Using the theory, he went on to develop an economic framework, which can be used to assess the impact of mergers on innovation. Using this framework, he and his co-authors demonstrated both overall innovation and consumer welfare fall after a merger, establishing for the first time, the innovation theory of harm as an integral part of a merger assessment.
Thinking about innovation
Two large mergers assessed by the EC during Professor Valletti’s time there, the Dow/DuPont deal (with a combined value of $130 billion), and Bayer/Monsanto ($66 billion), helped to demonstrate the real-world impact of his research.

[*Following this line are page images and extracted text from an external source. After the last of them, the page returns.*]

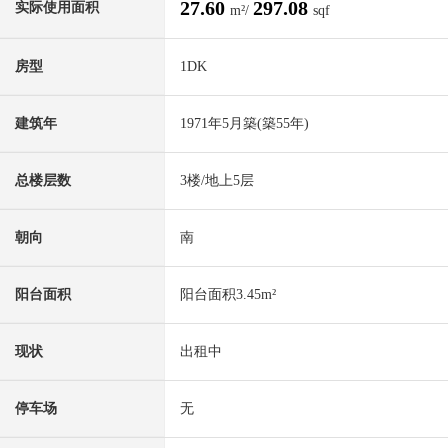
27.60
297.08
实际使用面积
m²/
sqf
房型
1DK
建筑年
1971年5月築(築55年)
总楼层数
3楼/地上5层
朝向
南
阳台面积
阳台面积3.45m²
现状
出租中
停车场
无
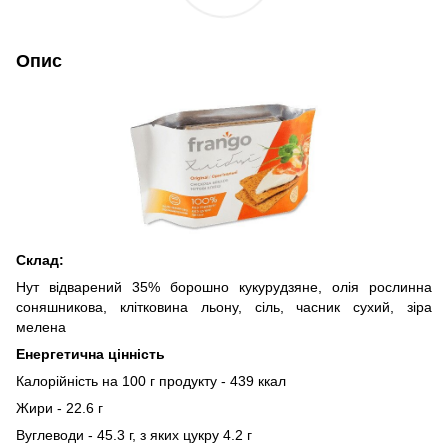
Опис
Склад:
Нут відварений 35% борошно кукурудзяне, олія рослинна
соняшникова, клітковина льону, сіль, часник сухий, зіра
мелена
Енергетична цінність
Калорійність на 100 г продукту - 439 ккал
Жири - 22.6 г
Вуглеводи - 45.3 г, з яких цукру 4.2 г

These mergers were approved only after significant structural solutions, such as the divestment to rivals of large R&D facilities, in line with the findings of his analytical approach. In 2018, total customer savings from merger interventions by the Commission were €15-25 billion, according to EU estimates.
Given the threat to competition posed by today’s tech giants, such as Google, Facebook, Amazon and Microsoft, competition experts have noted the salience of Professor Valletti’s work. In recent decades, these corporations have been on shopping sprees, swallowing up hundreds of companies through acquisition. It is now accepted that this approach is damaging to sector competition and has a significant impact on the pace and direction of innovation.

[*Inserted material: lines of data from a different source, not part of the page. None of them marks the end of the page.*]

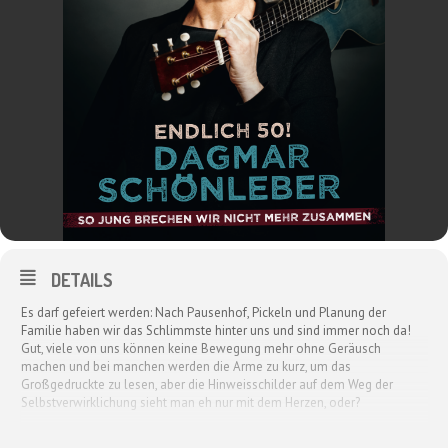
DETAILS
Es darf gefeiert werden: Nach Pausenhof, Pickeln und Planung der
Familie haben wir das Schlimmste hinter uns und sind immer noch da!
Gut, viele von uns können keine Bewegung mehr ohne Geräusch
machen und bei manchen werden die Arme zu kurz, um das
Großgedruckte zu lesen, aber die Hinweisschilder auf dem Weg der
Selbstverwirklichung sieht man eh nur mit dem Herzen, oder?
Doch, Obacht: Die zweite Halbzeit des Lebens will nicht mit schlechten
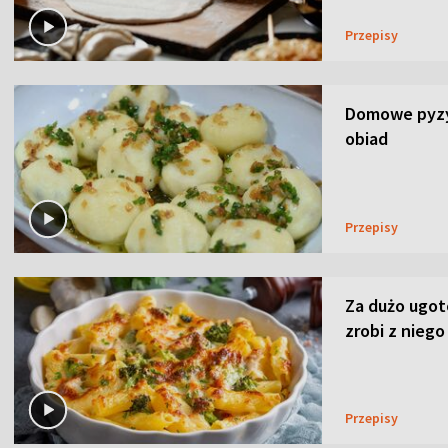
Przepisy
Domowe pyzy 
obiad
Przepisy
Za dużo ugo
zrobi z niego
Przepisy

Despite this, Professor Valletti’s work has not been welcomed by everyone, with those involved in the large mergers he oversaw at the EC resisting the change in approach.
These discussions [around Professor Valletti's research] informed competition authorities around the world
“His work...was received at the time (predictably) with major consternation and pushback on the part of merger defendants, their consultants and the defence bar, who saw it as a threat to the convenient ignorance of regulators up to that point about the possibility that innovation itself could be harmed by a merger,” says Dr Cristina Caffarra, Vice President and Head of European Competition at Charles River Associates.
“There was significant and organised lobbying effort by pharma companies and others to push back on Professor Valletti’s research, sponsoring compliant academics to come up with attempts to undermine the result,” Caffarra goes on, adding that this did not achieve the intended effect, with rebuttals turning out to be “incomplete or reliant on biased assumptions”.
However, Professor Valletti’s work has been received positively in some quarters, with the Competition & Markets Authority (CMA) in the UK adapting its thinking regarding the impact of mergers on innovation in light of his research.
Chief Executive Andrea Coscelli points to the $360m merger between Sabre and Farelogix, two providers of global distribution systems for airline bookings. The CMA judged the deal could have resulted in less innovation, leading to fewer new features, or features being released more slowly, based on an innovation theory of harm, and killed the merger.
It is now accepted that this approach [serial acquisitions] is damaging to sector competition and has a significant impact on the pace and direction of innovation
"Professor Valletti's research has had a significant impact on the debate around innovation concerns in mergers and on the application of an IToH [innovation theory of harm] to decision making in merger control, including at the CMA," Coscelli says.
Professor Valletti’s former boss at the EC and current Vice President of the European Commission and Commissioner for Competition, Margrethe Vestager, also highlights the importance of his work: “These discussions informed competition authorities around the world and contributed to advancing the understanding of when and how mergers can be harmful for innovation.
“Given the importance of innovation for economic growth, this literature and its advancement are highly relevant for competition authorities but also from a wider economic policy perspective.”